Ranaghat, May 16: Just a day after Ranaghat erupted in joyous celebration over local mountaineer Subrata Ghosh’s triumphant conquest of Mount Everest, the town was plunged into profound grief on Friday morning. The news, a devastating blow, confirmed that Subrata, 42, had tragically passed away during his descent from the world’s highest peak late Thursday night. What began as a moment of immense pride for this small town in Nadia district quickly transformed into a heart-wrenching tragedy.
Subrata, an assistant teacher at Kapashati Milanbithin High School in Bagdah, North 24 Parganas, and a dedicated amateur climber, had fulfilled a lifelong dream by reaching the Everest summit. Yet, the pinnacle of his achievement was tragically fleeting. His family received the devastating news early Friday from a representative of Snowy Horizon Treks and Expeditions, the Kathmandu-based agency that organized his expedition. “A person from the Snowy Horizon Treks and Expeditions from Kathmandu shared the bad news at about 7 am on Friday,” said his younger brother, Surajit Ghosh, his voice heavy with sorrow.
The shockwaves reverberated through the entire Khirki Bagan Lane area of Ranaghat, where Subrata resided. Neighbors and friends converged on the Ghosh residence in large numbers, united in disbelief and an overwhelming sense of loss. Despite the grim confirmation, a flicker of hope persists within the Ghosh family.
While his elderly parents were too distraught to speak, a relative clung to the possibility, saying, “In many earlier occasions also, we heard that climbers who became immobile and sick due to high altitude were revived back.” Chandranil Chatterjee, treasurer of the Ranaghat Chapter of the Lions Club, which had partially funded Subrata’s Everest expedition, echoed the community’s anguish. “I don’t believe in miracles, but for this time at least I wish it to happen,” he confessed, reflecting the collective yearning for a different outcome.

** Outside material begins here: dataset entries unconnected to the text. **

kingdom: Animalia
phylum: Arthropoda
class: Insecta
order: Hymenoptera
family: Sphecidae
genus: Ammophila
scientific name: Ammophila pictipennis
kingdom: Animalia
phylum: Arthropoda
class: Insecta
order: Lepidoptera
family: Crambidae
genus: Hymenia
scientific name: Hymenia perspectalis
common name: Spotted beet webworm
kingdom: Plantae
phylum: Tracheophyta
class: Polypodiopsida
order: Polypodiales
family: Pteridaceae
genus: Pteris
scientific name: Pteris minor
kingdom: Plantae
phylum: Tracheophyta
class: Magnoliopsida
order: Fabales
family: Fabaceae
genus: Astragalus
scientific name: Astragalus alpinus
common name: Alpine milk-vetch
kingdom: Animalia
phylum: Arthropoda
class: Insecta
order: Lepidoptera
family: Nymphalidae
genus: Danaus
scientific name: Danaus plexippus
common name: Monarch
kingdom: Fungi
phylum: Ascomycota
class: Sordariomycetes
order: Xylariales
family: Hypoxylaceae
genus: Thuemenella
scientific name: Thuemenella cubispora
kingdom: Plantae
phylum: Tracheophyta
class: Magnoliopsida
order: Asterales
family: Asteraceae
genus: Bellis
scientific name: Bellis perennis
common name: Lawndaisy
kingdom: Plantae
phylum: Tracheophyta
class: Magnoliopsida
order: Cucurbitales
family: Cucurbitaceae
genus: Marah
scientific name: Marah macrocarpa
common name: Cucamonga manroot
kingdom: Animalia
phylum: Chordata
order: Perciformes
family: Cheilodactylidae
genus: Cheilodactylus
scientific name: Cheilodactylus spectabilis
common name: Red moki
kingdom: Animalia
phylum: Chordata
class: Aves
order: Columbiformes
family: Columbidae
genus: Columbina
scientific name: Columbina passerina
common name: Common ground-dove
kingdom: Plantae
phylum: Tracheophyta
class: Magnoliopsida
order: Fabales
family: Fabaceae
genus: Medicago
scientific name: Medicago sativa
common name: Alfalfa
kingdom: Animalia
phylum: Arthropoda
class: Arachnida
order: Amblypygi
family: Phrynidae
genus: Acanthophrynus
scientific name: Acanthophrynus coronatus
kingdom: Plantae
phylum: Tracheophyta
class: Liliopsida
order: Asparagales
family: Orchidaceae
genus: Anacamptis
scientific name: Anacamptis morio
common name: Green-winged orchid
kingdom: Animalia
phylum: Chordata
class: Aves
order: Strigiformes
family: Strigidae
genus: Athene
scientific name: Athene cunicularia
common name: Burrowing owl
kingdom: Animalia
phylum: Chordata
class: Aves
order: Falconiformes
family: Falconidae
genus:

In an immediate response, the Lions Club dispatched a four-member team to Kathmandu on Friday. Their urgent mission is to coordinate the challenging process of bringing Subrata’s body back home and to escort his elder sister, Sumitra Ghosh—also a mountaineer and part of the expedition team—back to Ranaghat. Sumitra had remained at the base camp and did not attempt the summit climb. However, retrieving the body has proved to be fraught with difficulties.
According to family sources and Lions Club members, the organizing agency has allegedly demanded a hefty sum to facilitate the process. Recognizing the gravity of the situation, the Bengal government has stepped in, promising to provide necessary assistance. “We are trying our best to bring back the body. However, there is no official confirmation from the top level. But efforts are on,” stated Ranaghat SDO Bharat Singh. Sources also indicated that the BJP leadership has been making efforts to assist in bringing the body home.
Subrata, a respected member of the Mountaineers’ Association of Krishnanagar (MAK) and a dedicated disciple of the renowned mountaineer Basanta Singha Roy, who famously scaled Everest in May 2010, embarked on his climbing journey in 2017. He had a brush with death just last year during an expedition in Arunachal Pradesh, a testament to the inherent risks of his passion. Sources revealed that Subrata began his Everest bid on May 31, accompanied by his sister Sumitra. They later joined fellow climbers Rumpa Ghosh of Ranaghat and Ashim Kumar Mondal in Kathmandu. While Rumpa and Ashim’s expedition was officially organized by MAK, Subrata had independently arranged his summit attempt with the support of Snowy Horizon. Their final push for the summit commenced on May 10.
Speaking to The NfN, Basanta Singha Roy offered his expert insights into what might have gone wrong. “In adventure sports, one has to be calculative considering his physical condition. To achieve a dream, one might have to wait long—even turn back from near the summit. Though it cannot be said conclusively what led to the accident. But as far as I’ve heard, Subrata’s movement became slow. This indicates his physical condition was not fit enough to proceed from the last camp, and eventually, he became immobile when he refused to go further,” he explained.
He further added a critical detail: “Another issue was that Subrata started late from the last camp. Climbers usually begin by 8 PM the previous night, allowing around 12 hours to summit. But due to bad weather, they started late and summited at 2 PM—too late to safely return.” Singha Roy went on to elaborate, “This likely caused a deficit in oxygen supply. Climbers typically carry five cylinders—four with the Sherpa, one with the climber. Three are deposited along the route for use during descent. I believe they failed to reach the deposit points. Once the oxygen ran out, the Sherpa tried his best to revive him but failed. So he left Subrata behind… there was no one else to help.” He concluded with a poignant reflection,
“It is quite painful for me to digest the news of the demise of my student… whom I taught the intricacies of climbing. He had, however, distanced himself from me in recent years and wasn’t in touch, though he remained a member of my organization.” The dream of Everest, so gloriously achieved, ultimately demanded the ultimate price, leaving Ranaghat to grapple with a loss as monumental as the peak Subrata conquered.